Stable Diffusion v1-1 is a state-of-the-art latent text-to-image diffusion model capable of generating photorealistic images from text descriptions. The model was trained on 237,000 steps at 256x256 resolution on LAION-2B-en, followed by 194,000 steps at 512x512 resolution on LAION-high-resolution dataset.
Implementation Details
The model combines an autoencoder with a diffusion model trained in latent space. It utilizes a CLIP ViT-L/14 text encoder and operates with a relative downsampling factor of 8, converting images of shape H x W x 3 to latents of shape H/f x W/f x 4.
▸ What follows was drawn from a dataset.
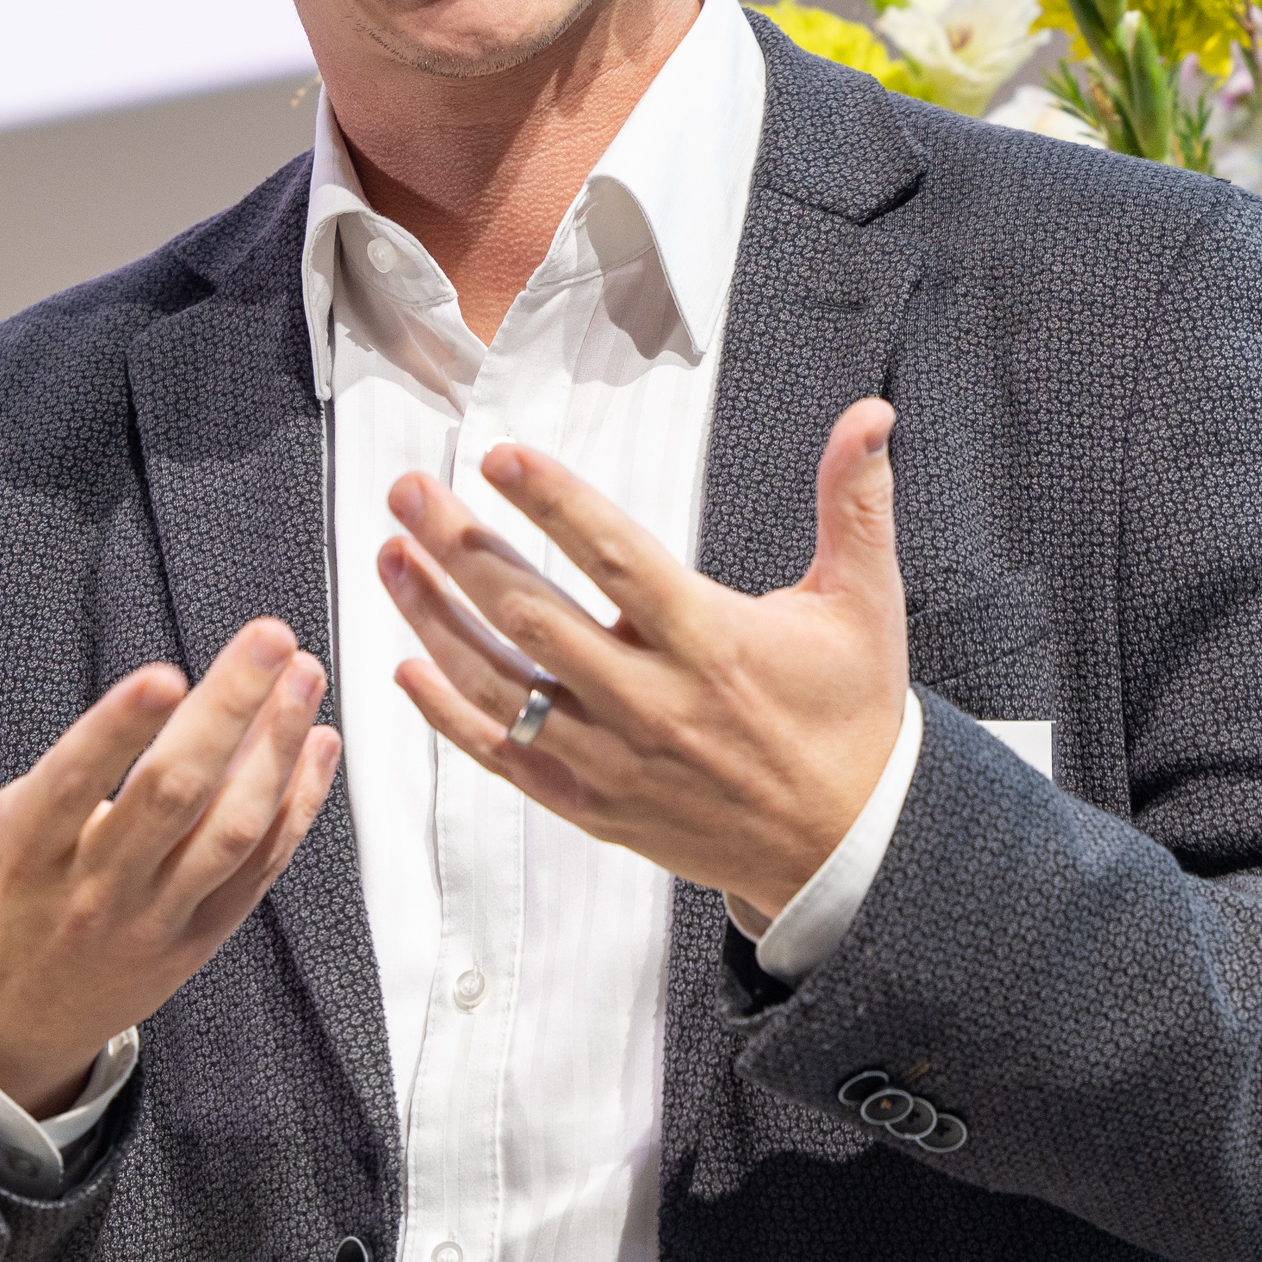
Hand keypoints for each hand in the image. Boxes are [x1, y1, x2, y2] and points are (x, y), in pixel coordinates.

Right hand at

- Training Infrastructure: 32 x 8 x A100 GPUs
- Batch Size: 2048
- Optimizer: AdamW with 0.0001 learning rate
- Training Dataset: LAION-2B with high-resolution subset
Core Capabilities
- High-quality image generation from text descriptions
- Support for various noise schedulers including PNDM and LMS
- Efficient latent space operations
- Float16 precision support for memory-constrained environments
Frequently Asked Questions
Q: What makes this model unique?
This model represents one of the first publicly available versions of Stable Diffusion, offering a balanced approach between quality and computational efficiency through its latent diffusion architecture.
Q: What are the recommended use cases?
The model is primarily intended for research purposes, including safe deployment studies, artistic processes, educational tools, and research on generative models. It should not be used for creating harmful or offensive content.